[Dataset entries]
[Start of Attachment]
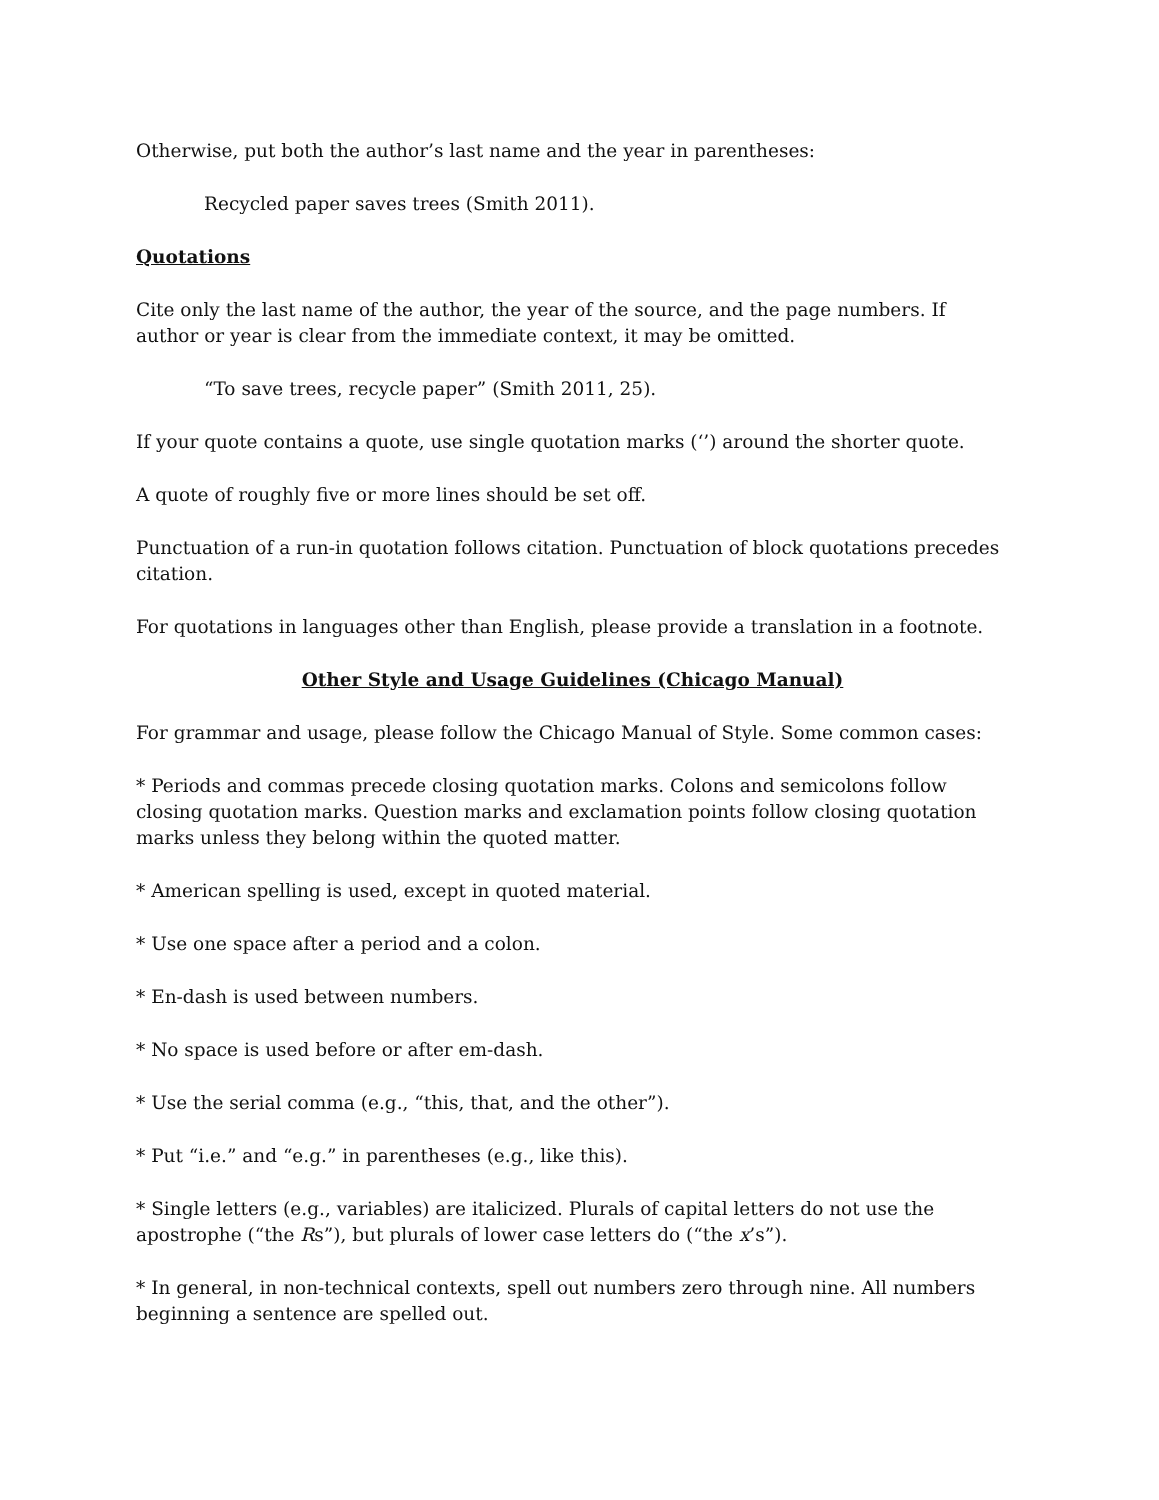Otherwise, put both the author’s last name and the year in parentheses:
Recycled paper saves trees (Smith 2011).
Quotations
Cite only the last name of the author, the year of the source, and the page numbers. If author or year is clear from the immediate context, it may be omitted.
“To save trees, recycle paper” (Smith 2011, 25).
If your quote contains a quote, use single quotation marks (‘’) around the shorter quote.
A quote of roughly five or more lines should be set off.
Punctuation of a run-in quotation follows citation. Punctuation of block quotations precedes citation.
For quotations in languages other than English, please provide a translation in a footnote.
Other Style and Usage Guidelines (Chicago Manual)
For grammar and usage, please follow the Chicago Manual of Style. Some common cases:
* Periods and commas precede closing quotation marks. Colons and semicolons follow closing quotation marks. Question marks and exclamation points follow closing quotation marks unless they belong within the quoted matter.
* American spelling is used, except in quoted material.
* Use one space after a period and a colon.
* En-dash is used between numbers.
* No space is used before or after em-dash.
* Use the serial comma (e.g., “this, that, and the other”).
* Put “i.e.” and “e.g.” in parentheses (e.g., like this).
* Single letters (e.g., variables) are italicized. Plurals of capital letters do not use the apostrophe (“the Rs”), but plurals of lower case letters do (“the x’s”).
* In general, in non-technical contexts, spell out numbers zero through nine. All numbers beginning a sentence are spelled out.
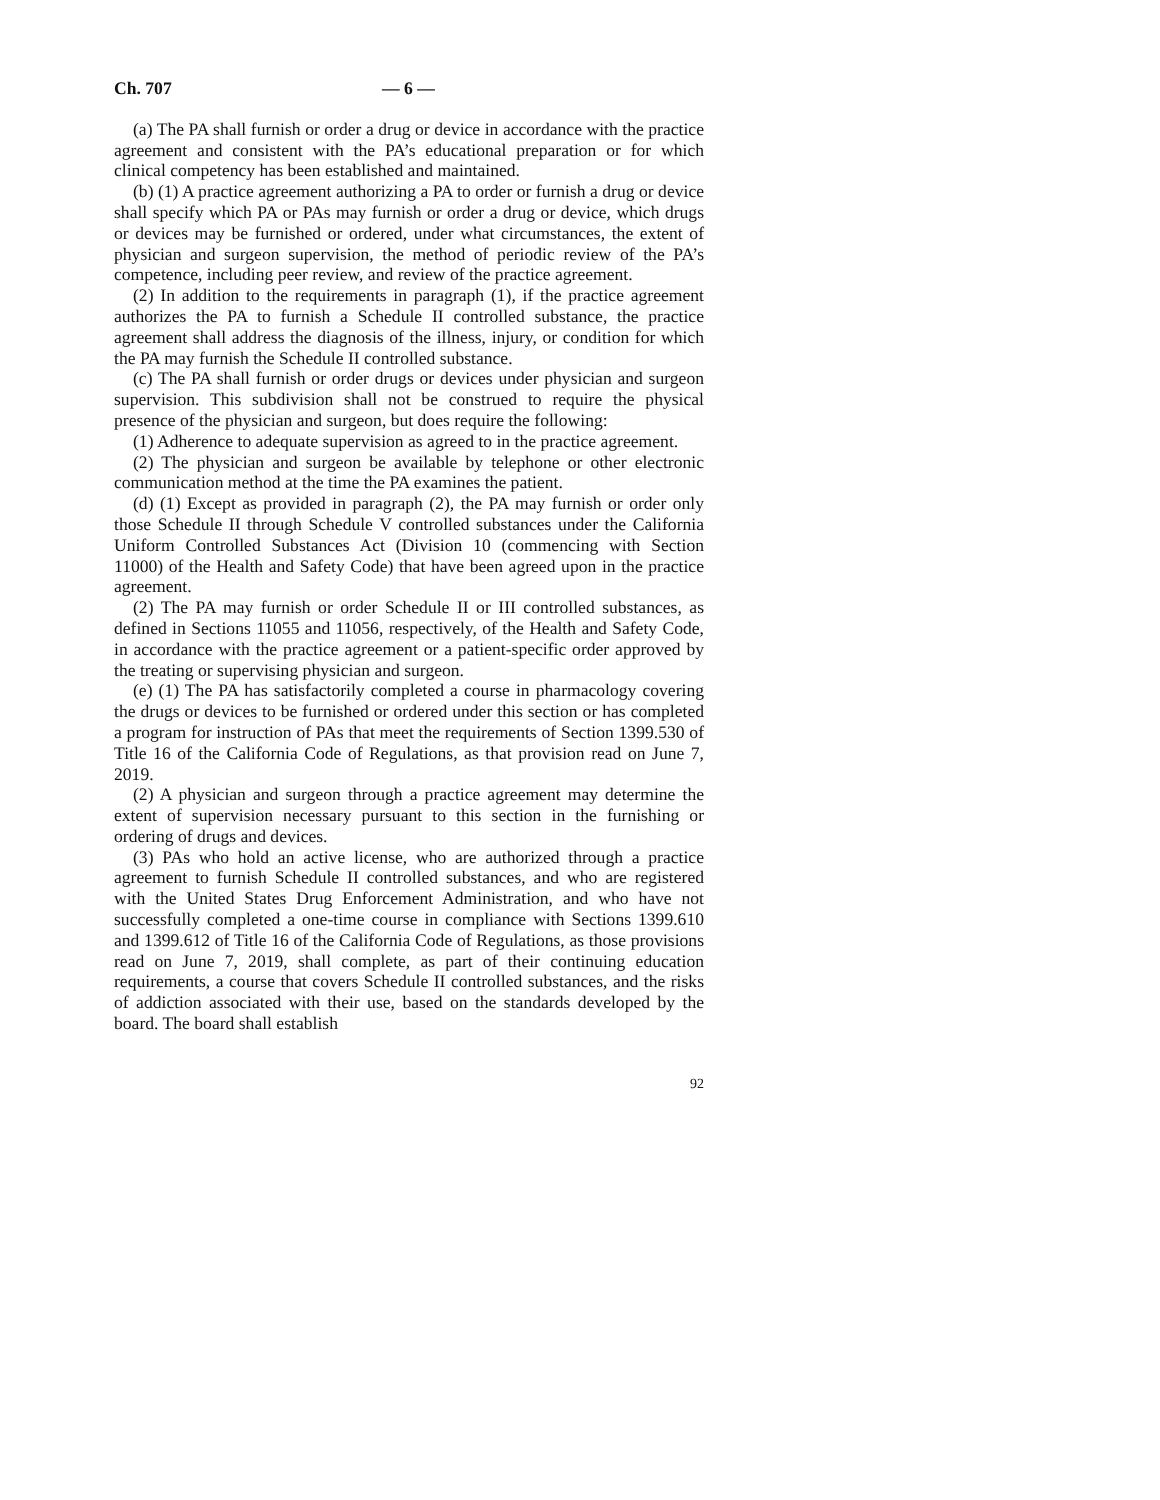Ch. 707 — 6 —
(a) The PA shall furnish or order a drug or device in accordance with the practice agreement and consistent with the PA’s educational preparation or for which clinical competency has been established and maintained.
(b) (1) A practice agreement authorizing a PA to order or furnish a drug or device shall specify which PA or PAs may furnish or order a drug or device, which drugs or devices may be furnished or ordered, under what circumstances, the extent of physician and surgeon supervision, the method of periodic review of the PA’s competence, including peer review, and review of the practice agreement.
(2) In addition to the requirements in paragraph (1), if the practice agreement authorizes the PA to furnish a Schedule II controlled substance, the practice agreement shall address the diagnosis of the illness, injury, or condition for which the PA may furnish the Schedule II controlled substance.
(c) The PA shall furnish or order drugs or devices under physician and surgeon supervision. This subdivision shall not be construed to require the physical presence of the physician and surgeon, but does require the following:
(1) Adherence to adequate supervision as agreed to in the practice agreement.
(2) The physician and surgeon be available by telephone or other electronic communication method at the time the PA examines the patient.
(d) (1) Except as provided in paragraph (2), the PA may furnish or order only those Schedule II through Schedule V controlled substances under the California Uniform Controlled Substances Act (Division 10 (commencing with Section 11000) of the Health and Safety Code) that have been agreed upon in the practice agreement.
(2) The PA may furnish or order Schedule II or III controlled substances, as defined in Sections 11055 and 11056, respectively, of the Health and Safety Code, in accordance with the practice agreement or a patient-specific order approved by the treating or supervising physician and surgeon.
(e) (1) The PA has satisfactorily completed a course in pharmacology covering the drugs or devices to be furnished or ordered under this section or has completed a program for instruction of PAs that meet the requirements of Section 1399.530 of Title 16 of the California Code of Regulations, as that provision read on June 7, 2019.
(2) A physician and surgeon through a practice agreement may determine the extent of supervision necessary pursuant to this section in the furnishing or ordering of drugs and devices.
(3) PAs who hold an active license, who are authorized through a practice agreement to furnish Schedule II controlled substances, and who are registered with the United States Drug Enforcement Administration, and who have not successfully completed a one-time course in compliance with Sections 1399.610 and 1399.612 of Title 16 of the California Code of Regulations, as those provisions read on June 7, 2019, shall complete, as part of their continuing education requirements, a course that covers Schedule II controlled substances, and the risks of addiction associated with their use, based on the standards developed by the board. The board shall establish
92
[End of Attachment]
- [Work to complete]
Could you transcribe exactly the entries above, but only the lines from the one with "Ch. 707 — 6 —" through the one with "(1) Adherence to", and without pictures?

- [Answer to this exercise]
Ch. 707 — 6 —
(a) The PA shall furnish or order a drug or device in accordance with the practice agreement and consistent with the PA’s educational preparation or for which clinical competency has been established and maintained.
(b) (1) A practice agreement authorizing a PA to order or furnish a drug or device shall specify which PA or PAs may furnish or order a drug or device, which drugs or devices may be furnished or ordered, under what circumstances, the extent of physician and surgeon supervision, the method of periodic review of the PA’s competence, including peer review, and review of the practice agreement.
(2) In addition to the requirements in paragraph (1), if the practice agreement authorizes the PA to furnish a Schedule II controlled substance, the practice agreement shall address the diagnosis of the illness, injury, or condition for which the PA may furnish the Schedule II controlled substance.
(c) The PA shall furnish or order drugs or devices under physician and surgeon supervision. This subdivision shall not be construed to require the physical presence of the physician and surgeon, but does require the following:
(1) Adherence to adequate supervision as agreed to in the practice agreement.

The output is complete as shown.